Developmental constraints shape the evolution of the nematode mid-developmental transition.

Zalts H and Yanai I. Nature Ecology and Evolution 2017 doi:10.1038/s41559-017-0113

 

 

Since the works of Ernst Haeckel and Karl Ernst von Baer in the 19th century, it has been recognized that a stage in mid-embryogenesis is remarkably conserved across vastly different vertebrates such as fish, amphibians, and mammals. The underlying mechanism, however, which sustained this apparent conservation, has been one of the greatest mysteries of the field of developmental biology. Indeed, the difficulty of this problem even led many researchers to conclude that this stage – known as the phylotypic stage – was an illusion, present only in the mind of the biologist and of no consequence for the organism. With the discovery of HOX genes, though, and their unique expression during this stage, breakthrough works in evolutionary developmental biology greatly expanded evidence supporting the phylotypic stage. A consensus has been emerging over the past three decades following the work of Duboule and Raff that the phylotypic stage is constrained by the crucial expression of these genes, no evidence has been provided for the actual mode of evolution of this stage.

HZ_fig1

In our new manuscript, we provide the first molecular evidence that the phylotypic stage is under developmental constraints relative to other embryonic stages. We achieved this by framing the problem in the ultimate locus of evolution – the population. We compared actual populations with standing variation using a novel population-genetic approach to testing for developmental constraints. We compared twenty strains that have accumulated changes in the absence of positive selection for 250 generations by collecting thousands of individual embryos and queried their transcriptomes across seven developmental stages producing a unique and vast dataset. Analyzing it, we found uneven distributions of variation across developmental time, across functional gene groups, and germ-layer specific genes.

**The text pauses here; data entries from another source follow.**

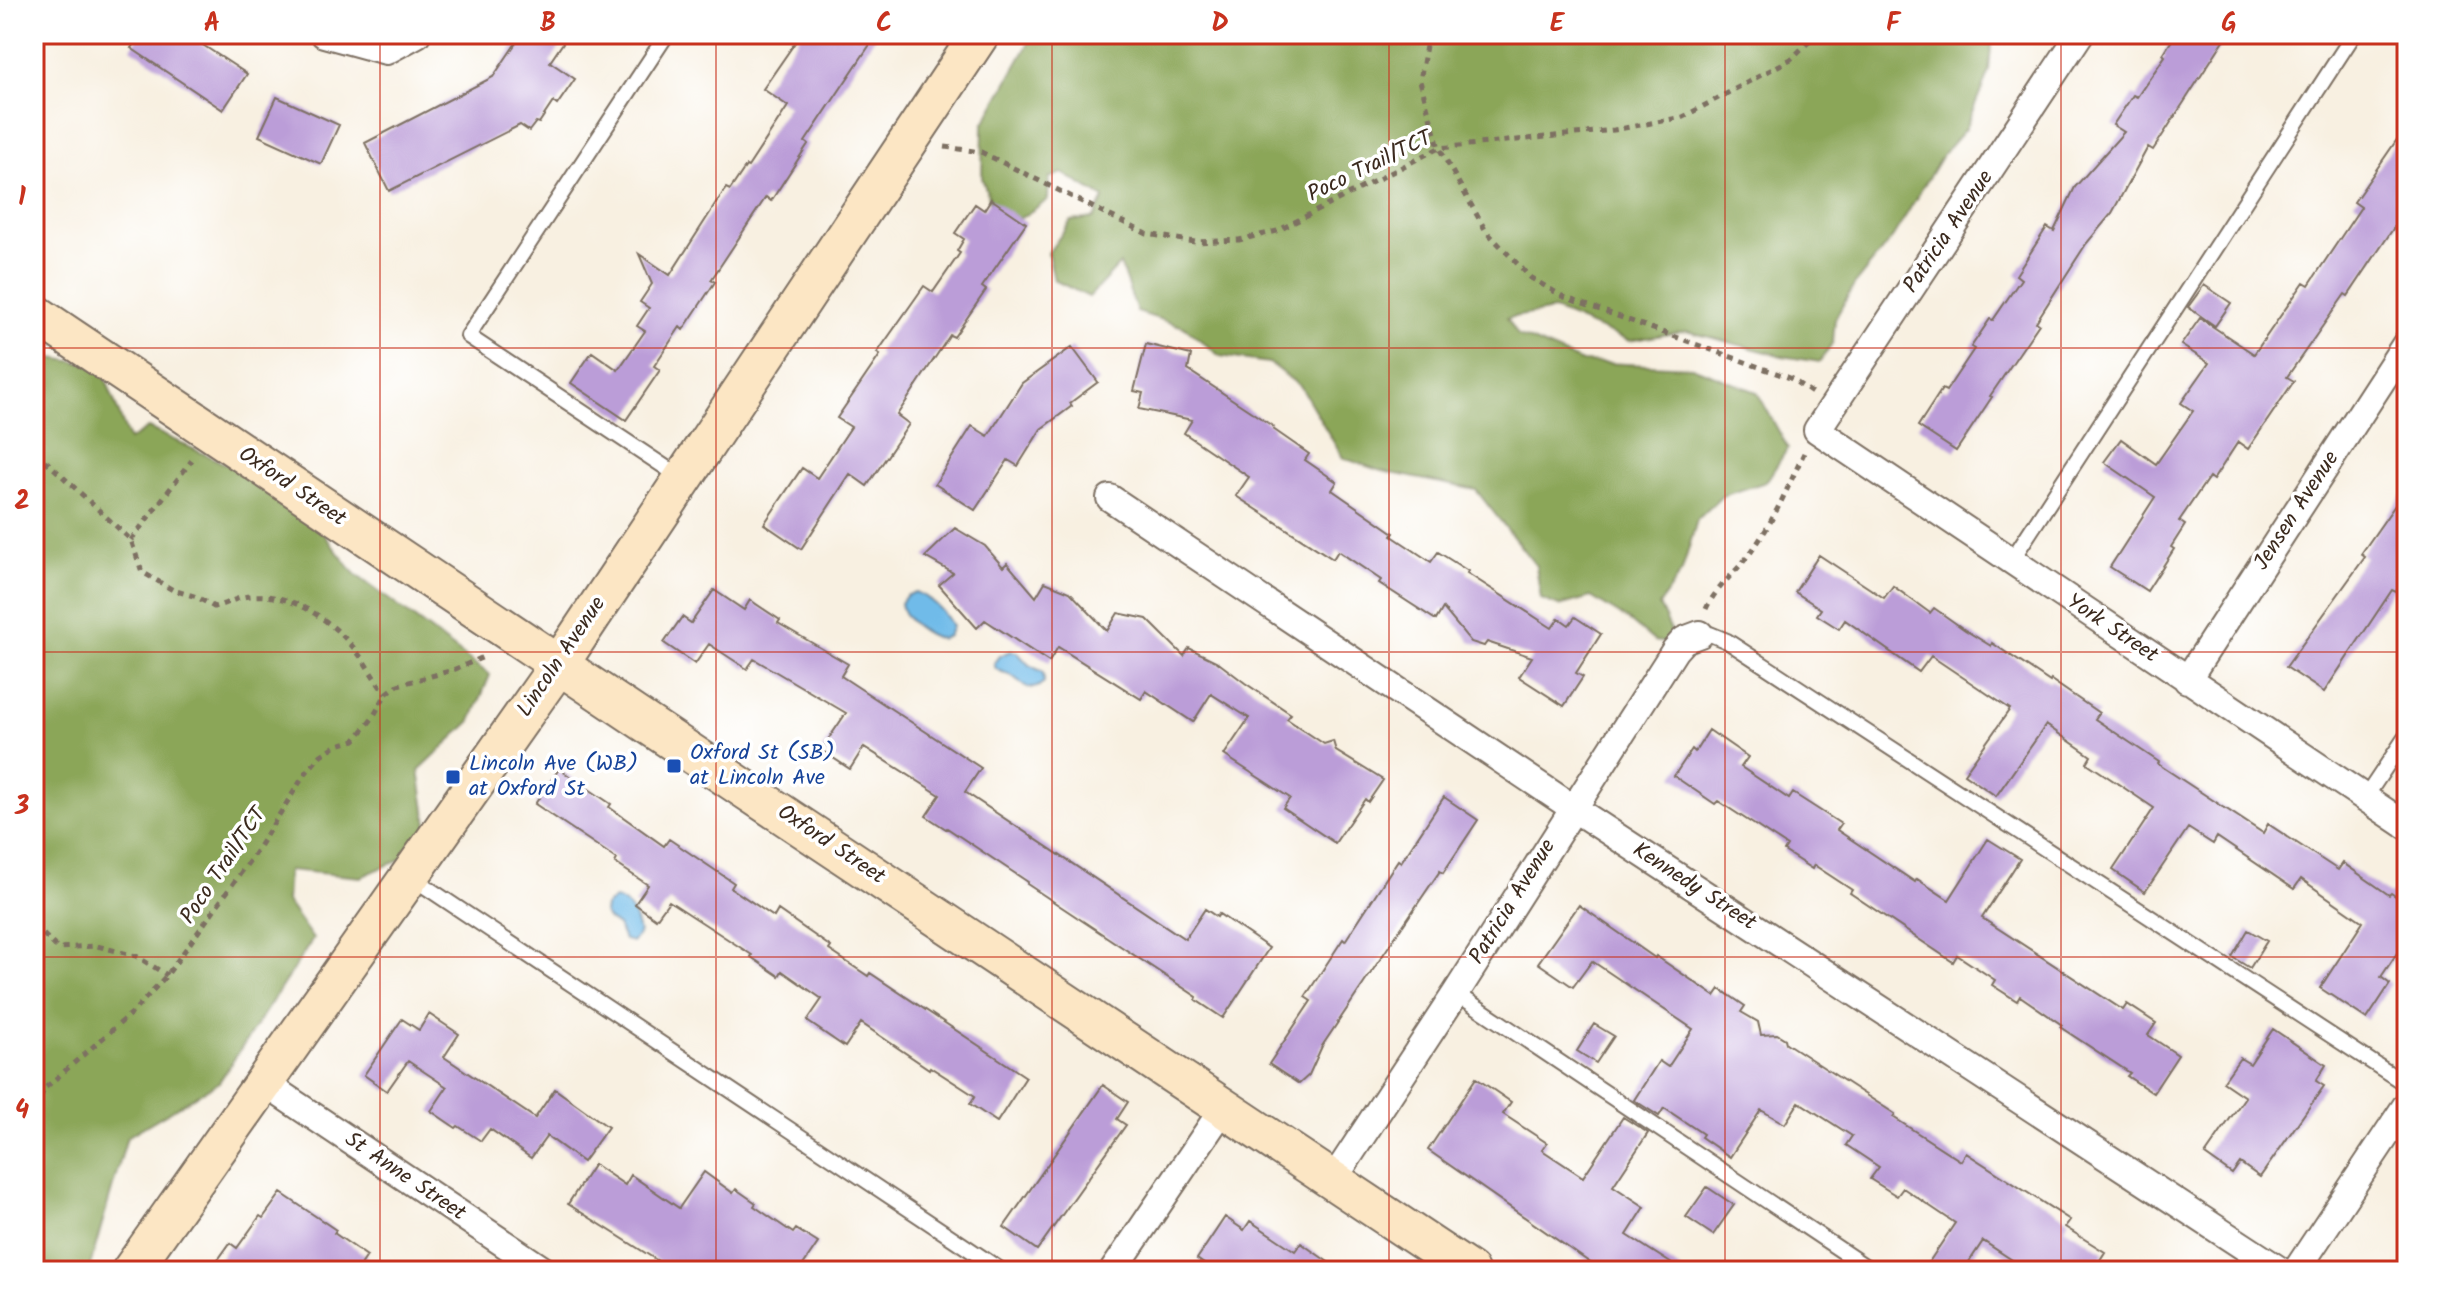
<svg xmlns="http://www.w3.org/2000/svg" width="2441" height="1305" font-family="Kalam,sans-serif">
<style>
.forest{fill:#8ba659;stroke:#63683c;stroke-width:2}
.water{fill:#70bbe9;stroke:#567284;stroke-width:2}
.building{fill:#bb9dd8}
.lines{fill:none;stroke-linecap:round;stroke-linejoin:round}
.lane-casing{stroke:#7d6f62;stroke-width:18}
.street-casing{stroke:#7d6f62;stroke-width:30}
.secondary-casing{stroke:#7d6f62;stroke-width:42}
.path{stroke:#7d6f62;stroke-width:5;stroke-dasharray:6 6;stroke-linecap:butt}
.lane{stroke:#fff;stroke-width:14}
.street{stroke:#fff;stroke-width:26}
.secondary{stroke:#fce6c4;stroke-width:38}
.grid{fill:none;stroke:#c8321e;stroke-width:2;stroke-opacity:0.55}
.transit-dot{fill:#1a4fb4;stroke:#fff;stroke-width:3}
.labels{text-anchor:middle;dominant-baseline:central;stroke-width:7;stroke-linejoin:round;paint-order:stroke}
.street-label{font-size:22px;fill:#3b2a1e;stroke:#fff}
.transit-label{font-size:22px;fill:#164399;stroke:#fff;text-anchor:start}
.neatline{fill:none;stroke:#c8321e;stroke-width:3}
.grid-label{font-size:26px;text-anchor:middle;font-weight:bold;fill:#c8321e}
</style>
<rect width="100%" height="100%" fill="#fff"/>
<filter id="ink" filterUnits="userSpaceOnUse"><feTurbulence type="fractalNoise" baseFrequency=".0125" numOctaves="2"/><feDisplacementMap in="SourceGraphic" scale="16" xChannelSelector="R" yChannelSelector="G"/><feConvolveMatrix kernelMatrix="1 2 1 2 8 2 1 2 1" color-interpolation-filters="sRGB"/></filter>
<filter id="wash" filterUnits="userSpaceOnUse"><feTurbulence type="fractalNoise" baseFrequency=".006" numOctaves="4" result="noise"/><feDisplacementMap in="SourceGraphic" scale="32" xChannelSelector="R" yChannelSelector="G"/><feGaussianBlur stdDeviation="1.8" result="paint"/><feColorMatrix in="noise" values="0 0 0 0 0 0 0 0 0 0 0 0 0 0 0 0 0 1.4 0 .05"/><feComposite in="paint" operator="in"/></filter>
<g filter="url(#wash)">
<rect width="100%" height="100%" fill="#f8f0e1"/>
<path class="forest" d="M1034,34h958l-3,37 -24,58 -23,26 -49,82 -39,48 -19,34 -2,23 -13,20 -38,-6 -96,-25 -57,10 -75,-31 -47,8 11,17 64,27 110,5 65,25 31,56 -22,34 -44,14 -25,24 -15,51 -23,34 13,28 -5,10 -13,-2 -23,-19 -40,-25 -32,9 -18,-7 -5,-33 -60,-76 -95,-19 -38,-13 -42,-71 -32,-24 -49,-7 -36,-29 -47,-15 -17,-48 -31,33 -35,-17 -6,-27 23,-32 23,-3 10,-20 -42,-25 -13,5 -1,22 -32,21 -22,-9 -12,-34 1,-53z
M34,355l61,10 9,9 25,66 19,-12 110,51 44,28 53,67 135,101 -19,46 -52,49 9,60 -20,26 -47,21 -73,-7 -2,31 27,38 -94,143 -92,55 -37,129 -4,5h-52z"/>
<path class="water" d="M915,592c14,4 31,21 37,34l-4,10 -7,3c-15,-4 -39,-19 -40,-36l5,-7z
M1010,651l7,1 12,13 14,7 1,10c-13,12 -19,4 -29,-4 -6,-5 -13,-5 -19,-9l-2,-6 5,-7z
M615,899c16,5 21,18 24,34l-6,9 -9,-2 -6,-14 -10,-7 -4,-6 1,-7z"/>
<g id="blocks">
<path class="building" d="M141,34h45l61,40 -24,36 -92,-62z
M522,34h47l-19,28 25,17 -18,26 -4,-3 -14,21 -3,-1 -7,9 -9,-6 -131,66 -24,-48 128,-66z
M801,34h76l-72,108 3,2 -37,57 -5,-4 -55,83 4,2 -32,48 -3,-3 -26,39 6,4 -34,50 -55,-37 21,-31 26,18 27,-39 -8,-5 12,-18 -9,-6 12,-18 -13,-30 31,21 56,-87 4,2 16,-24 2,1 40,-61 -25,-17z
M2176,34h52l-75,116 -5,-3 -36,66 -26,31 -50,78 3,2 -49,72 2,1 -36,54 -38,-25 24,-37 4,2 28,-42 -3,-2 19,-28 3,1 28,-41 -5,-4 31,-48 7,4 21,-44 49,-55 -11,-7 20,-30 4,2 28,-41 -2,-2z
M277,97l62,28 -18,39 -62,-28z
M2407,125v83l-59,88 -3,-2 -58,83 7,4 -46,68 -10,-7 -25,38 -4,-3 -30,44 6,4 -14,22 3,2 -27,42 -37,-24 45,-70 -51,-35 17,-23 35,25 37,-53 -12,-8 28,-40 -28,-18 19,-27 54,36 50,-72 5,3 52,-78 -7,-5z
M991,199l35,24 -44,64 4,3 -32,47 -4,-2 -53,80 12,9 -42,62 -17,-12 -49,75 -37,-25 38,-56 15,10 34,-51 -14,-9 43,-63 -3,-2 47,-67 9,6 27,-39 -3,-2 7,-12 -9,-6 20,-29 9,6z
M2204,285l27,18 -16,23 -27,-19z
M1146,344l45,11 -3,15 86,57 -1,2 36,25 -4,6 32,22 -5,8 62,43 -2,3 39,26 7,-10 30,19 -1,2 85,55 7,-10 10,7 6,-8 26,17 -25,39 7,4 -19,29 -45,-29 13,-20 -45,-15 -3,4 -13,-4 -28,-34 -7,12 -57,-37 2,-3 -43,-29 -5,8 -97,-63 13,-19 -65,-44 8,-13 -53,-11 4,-16 -9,-2z
M1072,347l26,35 -28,21 2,3 -31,23 -23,37 -10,-6 -33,50 -40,-26 37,-58 16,10 34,-53z
M2407,488v87l-11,17 -4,-2 -68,102 -38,-25 79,-110 -4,-3z
M955,528l30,18 18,21 4,-4 29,34 9,-15 25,10 37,39 11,-18 29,6 37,37 5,-8 27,13 29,22 46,31 -4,5 37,25 9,-3 3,10 47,29 -15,22 -3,-3 -30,44 -52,-35 7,-10 -66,-43 25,-37 -38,-24 -18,28 -47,-31 -5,8 -83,-52 -9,15 -64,-42 -8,8 -38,-43 14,-12 -28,-16z
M1819,555l65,43 9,-12 37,27 4,-5 31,22 26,16 1,-3 58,39 1,-2 48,33 -4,6 64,43 -1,2 105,69 5,-9 70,46 5,-7 46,32 2,-2 16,11v34l-26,39 9,7 -23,35 -47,-31 43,-66 -62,-43 -7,10 -77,-52 -4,7 -25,-16 -43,64 -32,-22 41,-62 -67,-45 4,-7 -45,-31 -50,71 -32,-22 46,-65 -79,-53 -12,16 -74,-52 -6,9 -22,-14 4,-6 -26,-17z
M714,590l30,20 6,-10 30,20 -2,3 70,41 -7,12 140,92 -16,24 220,147 20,-30 12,8 2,-3 50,34 -46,70 -27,-18 1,-3 -170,-113 1,-2 -81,-54 -1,1 -20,-13 14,-21 -76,-48 -14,22 -29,-19 25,-37 -92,-54 -7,10 -38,-25 -14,20 -31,-21 18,-26 9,6z
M1709,730l39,27 -7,10 48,32 4,-6 48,31 -4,6 78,52 2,-3 32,21 39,-61 32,20 -38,59 141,92 4,-6 29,19 -8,12 30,20 -25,38 -26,-17 3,-3 -70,-46 2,-2 -42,-29 -3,5 -25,-16 3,-5 -38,-25 -4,7 -103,-69 2,-3 -38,-25 -2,4 -28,-18 3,-5 -69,-45 -3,3 -41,-28 18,-27 3,3z
M559,769l52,35 -2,3 55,39 5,-7 65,44 -3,5 43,29 4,-7 53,37 -2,3 39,26 2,-3 156,104 -29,45 -27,-18 5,-8 -45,-29 -1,2 -68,-46 -16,24 -38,-26 15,-22 -40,-28 -3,5 -28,-19 1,-2 -83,-54 -13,18 -21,-15 13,-19 -33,-22 2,-4 -82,-55z
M1444,797l34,23 -35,53 -3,-2 -47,69 -71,106 -13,29 -10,9 -30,-20 42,-63 -6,-4 38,-58 2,2 53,-81 3,2z
M1579,905l76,53 1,-2 59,40 5,-7 25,17 -4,6 17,10 3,13 16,-1 8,5 1,4 109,71 -2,3 68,44 5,-8 104,67 -5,7 40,25 -12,19h-64l-46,-30 -20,30h-40l32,-48 -52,-35 -6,8 -27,-17 9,-12 -33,-22 6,-9 -53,-34 -14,22 -24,-14 -31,47 -29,-20 2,-3 -39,-26 -5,8 -25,-16 25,-39 9,6 25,-38 -101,-68 -19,26 -35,-24z
M2248,930l19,11 -17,27 -18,-11z
M429,1014l30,20 -15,23 91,61 20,-29 53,38 -25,35 -36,-26 -16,22 -41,-29 -9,12 -23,-15 -2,2 -25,-17 16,-24 -39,-26 -21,30 -23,-16 38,-56 17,11z
M1594,1024l20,12 -18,27 -19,-12z
M2273,1029l53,36 -10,16 8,5 -64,91 -20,-14 -8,11 -27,-19 40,-58 -22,-15 17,-24 10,6z
M1476,1078l35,24 -8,12 44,29 -5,7 41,27 40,-60 25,16 -35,53 32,21 -18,28 56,36h-81l-174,-121z
M1103,1085l25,17 -11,17 9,6 -89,125 -33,-23z
M594,1164l31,21 6,-10 48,33 25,-36 29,21 3,-4 20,14 -2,3 39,27 3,-4 22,14 -19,28h-125l-106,-67z
M1707,1187l27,18 -21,30 -27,-18z
M281,1193l55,37 -2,3 33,23 -10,15h-147l20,-28 7,5 23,-32 3,2z
M1225,1217l19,13 6,-9 45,30 6,-8 40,28h-127l-17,-12z"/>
</g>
</g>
<g filter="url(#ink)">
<use href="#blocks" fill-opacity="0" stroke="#7d6f62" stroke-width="2"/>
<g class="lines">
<g class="lane-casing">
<path id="lane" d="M667,34l-199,302 215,143
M2011,561l343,-527
M1700,634h10l17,7 680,444
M2365,798l42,-63
M411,877l591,394
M1456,993l416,278"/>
</g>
<g class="street-casing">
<path id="street" d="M324,34l62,17 31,-17
M2080,34l-263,396 590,396
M1110,498l463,310 708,463
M2187,680l220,-338
M264,1083l281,188
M1333,1180l123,-187 219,-343 9,-10 16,-6
M1113,1271l112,-165
M2296,1271l111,-167"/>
</g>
<g class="secondary-casing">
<path id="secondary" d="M34,313c476,323 957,638 1435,958
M131,1271l427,-605 422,-632"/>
</g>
<path class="path" d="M1428,34l-8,47 19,67 47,83 45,47 33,19 226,81 22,15
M945,147l36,5 166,82 48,8 44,-2 38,-9 162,-83 175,-18 69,-13 108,-58 26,-25
M34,455l14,8 83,77 11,32 31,18 24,7 17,10c12,-3 24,-10 36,-11 42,-4 83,25 107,56 11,14 18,29 29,42
M131,540l61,-80
M1706,609c9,-20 28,-35 42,-53 24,-31 39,-67 56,-103
M34,928h3l20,20 40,-2 39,10 31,19
M34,1169c2,-26 -2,-59 11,-81l88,-76 34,-37 86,-119 52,-82 16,-19 14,-9 20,-6 17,-21 14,-25 12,-9 55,-15 33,-14"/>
<use href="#lane" class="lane"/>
<use href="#street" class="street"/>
<use href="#secondary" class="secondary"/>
</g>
</g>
<path class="grid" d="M380,34v1237M716,34v1237M1052,34v1237M1389,34v1237M1725,34v1237M2061,34v1237M34,348h2373M34,652h2373M34,957h2373"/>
<g class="transit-dot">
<rect x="666" y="758" width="16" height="16" rx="4"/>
<rect x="445" y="769" width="16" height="16" rx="4"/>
</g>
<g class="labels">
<g class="street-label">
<text transform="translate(1370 167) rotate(-26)">Poco Trail/TCT</text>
<text transform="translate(1949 232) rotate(-56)">Patricia Avenue</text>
<text transform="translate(292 487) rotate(34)">Oxford Street</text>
<text transform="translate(2297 511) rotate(-57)">Jensen Avenue</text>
<text transform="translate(2112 629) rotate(34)">York Street</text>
<text transform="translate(562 657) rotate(-56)">Lincoln Avenue</text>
<text transform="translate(831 845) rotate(34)">Oxford Street</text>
<text transform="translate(224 866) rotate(-56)">Poco Trail/TCT</text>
<text transform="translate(1694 887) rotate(33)">Kennedy Street</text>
<text transform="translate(1513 902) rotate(-58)">Patricia Avenue</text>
<text transform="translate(405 1177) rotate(34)">St Anne Street</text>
</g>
<g class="transit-label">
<text x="690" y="753">Oxford St (SB)<tspan x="690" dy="25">at Lincoln Ave</tspan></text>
<text x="469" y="764">Lincoln Ave (WB)<tspan x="469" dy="25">at Oxford St</tspan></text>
</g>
</g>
<rect width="2441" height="1305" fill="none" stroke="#fff" stroke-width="88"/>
<rect x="44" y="44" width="2353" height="1217" class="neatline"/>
<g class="grid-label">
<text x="212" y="31">A</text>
<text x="548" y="31">B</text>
<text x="884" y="31">C</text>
<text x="1220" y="31">D</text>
<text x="1557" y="31">E</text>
<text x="1893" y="31">F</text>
<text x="2229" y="31">G</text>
<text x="22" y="205">1</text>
<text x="22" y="509">2</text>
<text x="22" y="814">3</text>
<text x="22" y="1118">4</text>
</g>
</svg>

Together our results provide the first experimental evidence for developmental constraints in development: in the absence of positive selection, the phylotypic stage is slower to accumulate change relative to other stages.

 

HZ_fig2.png

We believe that our work sets up a new population-level study of developmental constraints, however it also opens up more questions than it answers: How do embryonic stages emerge? Given developmental constraints on stages, how can new species evolve? How are the developmental constraints manifested in cells of different cell-types? The approach we follow here will undoubtedly also be useful to others asking such questions relating to selective pressures on developmental properties such as aging, developmental novelties, and disease.